Fairly early on in our days here I reflected on the subject of reindeer bottoms. That is, if you were lucky enough to see reindeer, and you felt like taking a photographic reminder of the event, the chances were you’d only record a shot of their backsides as they retreated into the birch scrub. We have very many photos of reindeer bottoms.
This led to the realisation that this was the joy of reindeer, and of all experiences of wildlife here – that you just can’t pin them down. Trying to share this with our visitors was difficult though, because they were always so disappointed if they didn’t get that perfect shot of reindeer, or the northern lights.

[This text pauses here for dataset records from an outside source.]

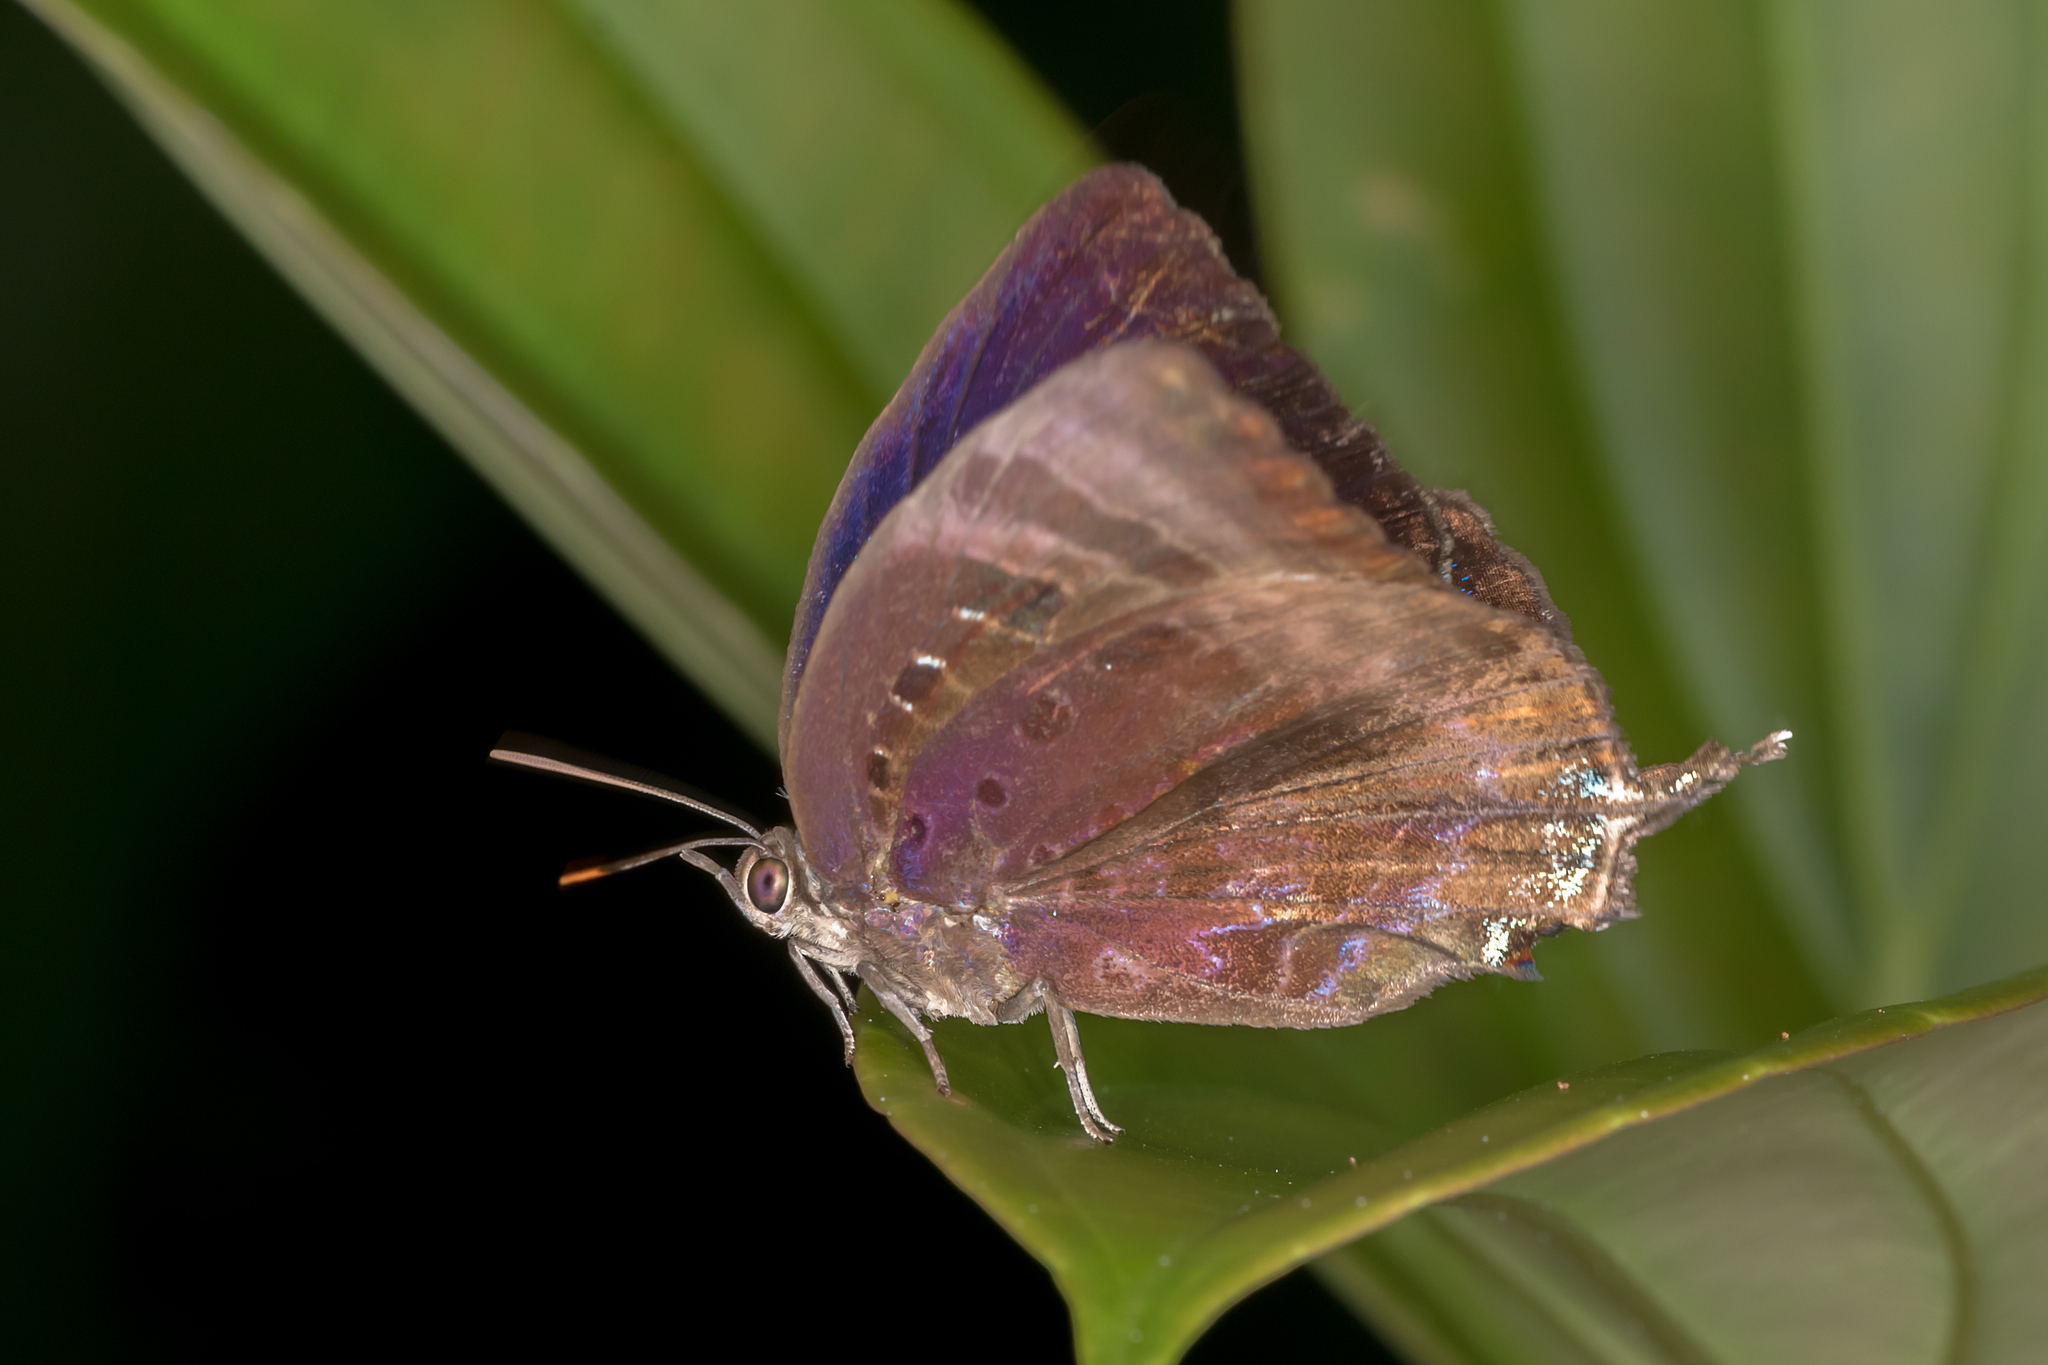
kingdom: Animalia
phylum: Arthropoda
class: Insecta
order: Lepidoptera
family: Lycaenidae
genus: Arhopala
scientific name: Arhopala madytus
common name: Bright oak-blue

Coming to the end of our period in Kiruna we were inspired to make a book recording some of our memorable experiences and placing them in the landscape on a drawn map. This was an overlap of our imagination with the geographical reality. I used the real map to find and record the real names of prominent features, and alongside these we wrote the name we had given to our experience at the place.
Yesterday on a journey into the fjäll we took that book with us to help put names to the various peaks you can see from the road. So many times we’d wondered which was which, but somehow we’d never got round to doing the research. Now was our chance, armed with the drawn map we peered up at them as we passed. A solitary peak could be named, but groups of peaks were problematic because they blended into one another, depending on which direction you looked at them from. And then as the road curved sharply round one wasn’t at all sure which peak we were looking at – was it the same one we’d seen half an hour ago from another angle?
Reindeer bottoms revisited, I thought. After all these years we still had to learn that not being able to pin something down, photograph it, or name it, was the best thing about the experience.